Jesus said, “Peace I leave with you; my peace I give you. I do not give to you as the world gives. Do not let your hearts be troubled and do not be afraid” (John 14:27).
So often we think of peace as something you feel once in a while. I have even heard it said, that when making a decision, you need “feel peace about your choice” in order to know if you made the right one. We often ask God to grant us peace to live a more calm life. But what we fail to realize is that we are asking for a gift our Father has already given to us.
Scripture speaks of peace as something that is ever-present. God’s Word describes it as something that we reach out and grab ahold of for ourselves. As 1 Peter 3:11 reminds us to “turn form evil and do good; seek peace and pursue it.” It is as if all we have to do to have peace is to open our spiritual eyes and see that it is there. Jesus Himself says He leaves us with peace. Psalm 29:11 confirms this: “The LORD gives strength to his people; the LORD blesses His people with peace.”
Peace is freedom. It is rest. To have peace is to be reconciled, first to God and then to others. To call back into union, to make alliance and live in submission. Peace is in Jesus Christ; it is what He brought for us “For He Himself is our peace. . . He came and preached peace to you who were far away and peace to you who were near. For through Him we both have access to the Father by one Spirit” (Ephesians 2:14a; 17-18). This is why when Christ was born the angels sang to the shepherds, “Glory to God in the highest, and on earth peace, good will toward men” (Luke 2:14). Because Christ brought freedom from the power of sin and death (Romans 8:2), He brought rest to the weary at heart and guarding from the evil one (Matthew 11:28 & 2 Thessalonians 3:3). Most of all Christ brought reconciliation: “For God was pleased to have His fullness dwell in Him, and through Him to reconcile to Himself all things, whether things on earth or in heaven, by making peace through His blood, shed on the cross” (Colossians 1:19-20). This is our Father’s gift of peace.

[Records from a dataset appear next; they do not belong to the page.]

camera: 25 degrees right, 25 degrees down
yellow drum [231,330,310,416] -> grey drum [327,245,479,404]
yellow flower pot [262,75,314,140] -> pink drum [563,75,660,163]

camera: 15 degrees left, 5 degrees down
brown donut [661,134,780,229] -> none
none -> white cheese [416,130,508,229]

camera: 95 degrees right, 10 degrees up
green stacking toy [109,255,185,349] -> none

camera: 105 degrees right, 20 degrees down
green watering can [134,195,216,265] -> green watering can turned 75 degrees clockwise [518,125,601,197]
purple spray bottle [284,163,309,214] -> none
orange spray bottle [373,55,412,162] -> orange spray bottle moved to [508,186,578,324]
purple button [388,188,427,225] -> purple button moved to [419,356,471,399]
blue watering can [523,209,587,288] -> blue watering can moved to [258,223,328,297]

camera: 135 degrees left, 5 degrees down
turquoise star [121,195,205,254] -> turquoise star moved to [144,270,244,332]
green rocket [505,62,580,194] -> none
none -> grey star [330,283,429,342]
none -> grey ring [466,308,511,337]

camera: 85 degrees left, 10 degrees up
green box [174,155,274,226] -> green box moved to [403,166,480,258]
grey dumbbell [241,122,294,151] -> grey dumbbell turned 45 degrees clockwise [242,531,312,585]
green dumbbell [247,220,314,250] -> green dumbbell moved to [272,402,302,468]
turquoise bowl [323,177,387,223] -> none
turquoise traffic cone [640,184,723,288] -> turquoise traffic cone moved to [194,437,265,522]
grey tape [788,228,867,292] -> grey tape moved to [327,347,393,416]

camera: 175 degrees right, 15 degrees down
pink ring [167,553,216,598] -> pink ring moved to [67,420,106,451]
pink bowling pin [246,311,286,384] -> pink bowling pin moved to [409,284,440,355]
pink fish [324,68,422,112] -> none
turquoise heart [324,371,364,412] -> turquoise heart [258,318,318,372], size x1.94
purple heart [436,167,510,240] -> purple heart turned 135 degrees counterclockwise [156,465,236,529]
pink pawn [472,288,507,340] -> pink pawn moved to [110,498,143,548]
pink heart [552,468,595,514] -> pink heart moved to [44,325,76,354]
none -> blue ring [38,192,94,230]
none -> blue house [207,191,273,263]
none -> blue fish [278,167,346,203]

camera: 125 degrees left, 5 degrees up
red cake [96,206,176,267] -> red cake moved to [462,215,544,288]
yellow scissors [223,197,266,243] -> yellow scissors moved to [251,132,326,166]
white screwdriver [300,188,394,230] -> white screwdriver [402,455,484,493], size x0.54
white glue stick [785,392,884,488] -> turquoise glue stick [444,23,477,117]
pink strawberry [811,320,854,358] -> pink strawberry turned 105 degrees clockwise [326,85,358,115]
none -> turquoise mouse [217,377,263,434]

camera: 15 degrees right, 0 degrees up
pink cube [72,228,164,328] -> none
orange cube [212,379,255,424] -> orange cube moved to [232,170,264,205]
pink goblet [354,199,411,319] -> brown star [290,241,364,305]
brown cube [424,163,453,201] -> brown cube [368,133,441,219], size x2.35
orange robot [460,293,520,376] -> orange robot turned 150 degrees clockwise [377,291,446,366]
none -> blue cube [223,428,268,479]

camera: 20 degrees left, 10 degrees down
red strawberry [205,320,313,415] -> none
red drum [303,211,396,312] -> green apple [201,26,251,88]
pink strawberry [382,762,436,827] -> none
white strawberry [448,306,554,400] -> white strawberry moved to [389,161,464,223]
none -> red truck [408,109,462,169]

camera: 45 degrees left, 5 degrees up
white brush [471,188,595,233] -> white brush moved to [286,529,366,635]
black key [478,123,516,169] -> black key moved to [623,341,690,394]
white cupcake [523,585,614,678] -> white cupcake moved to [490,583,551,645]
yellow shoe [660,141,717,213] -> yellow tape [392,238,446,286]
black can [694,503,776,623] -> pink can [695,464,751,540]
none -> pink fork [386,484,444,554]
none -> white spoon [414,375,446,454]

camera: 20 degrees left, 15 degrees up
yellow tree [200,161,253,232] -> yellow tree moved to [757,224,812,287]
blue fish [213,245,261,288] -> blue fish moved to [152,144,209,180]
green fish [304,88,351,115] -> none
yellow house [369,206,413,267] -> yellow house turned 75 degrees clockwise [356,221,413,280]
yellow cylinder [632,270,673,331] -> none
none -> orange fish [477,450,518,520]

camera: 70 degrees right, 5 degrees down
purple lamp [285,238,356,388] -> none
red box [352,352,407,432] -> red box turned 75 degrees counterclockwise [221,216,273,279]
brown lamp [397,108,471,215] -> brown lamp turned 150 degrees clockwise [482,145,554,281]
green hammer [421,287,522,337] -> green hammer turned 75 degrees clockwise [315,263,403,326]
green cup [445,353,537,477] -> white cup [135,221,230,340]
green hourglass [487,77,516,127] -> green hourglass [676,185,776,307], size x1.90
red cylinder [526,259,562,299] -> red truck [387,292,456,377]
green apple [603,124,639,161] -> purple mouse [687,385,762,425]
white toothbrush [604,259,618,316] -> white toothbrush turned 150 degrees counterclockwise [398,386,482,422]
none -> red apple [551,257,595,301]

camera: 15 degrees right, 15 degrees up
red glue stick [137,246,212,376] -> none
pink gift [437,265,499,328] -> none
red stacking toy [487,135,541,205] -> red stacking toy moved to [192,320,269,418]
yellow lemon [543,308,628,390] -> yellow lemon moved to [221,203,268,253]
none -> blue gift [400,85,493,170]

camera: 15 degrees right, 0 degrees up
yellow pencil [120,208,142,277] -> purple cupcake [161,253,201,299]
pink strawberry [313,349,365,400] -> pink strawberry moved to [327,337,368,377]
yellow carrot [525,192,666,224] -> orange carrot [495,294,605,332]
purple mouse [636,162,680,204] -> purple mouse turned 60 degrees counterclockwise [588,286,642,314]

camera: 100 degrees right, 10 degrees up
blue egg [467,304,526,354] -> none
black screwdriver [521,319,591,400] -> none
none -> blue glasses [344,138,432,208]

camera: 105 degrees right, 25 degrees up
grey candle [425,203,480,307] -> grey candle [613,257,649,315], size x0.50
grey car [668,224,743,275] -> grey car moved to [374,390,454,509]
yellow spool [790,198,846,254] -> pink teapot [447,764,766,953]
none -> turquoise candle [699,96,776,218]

This peace can be grabbed ahold of and applied to your life, specific for you and your situation and yet broad enough to be offered to everyone who trusts in Jesus. Your part is to not only know that this kind of peace is true but to believe that it is true. Peter, one of Jesus’s disciples, reminds us of the power we have to possess abundant peace in 2 Peter 1:2-3: “Grace and peace be yours in abundance through the knowledge of God and of Jesus Christ our Lord. His divine power has given us everything we need for a godly life through our knowledge of Him who called us by His own glory and goodness.” God’s peace is ever-present because it is fulfilled in Christ. Peace is continual because the offer of freedom, rest, and reconciliation in Christ is always available. It is there regardless of what you believe, your circumstances, or who you are. In full acceptance of this truth, we are free to live in a constant pursuit of the depths of God’s peace that transcends understanding.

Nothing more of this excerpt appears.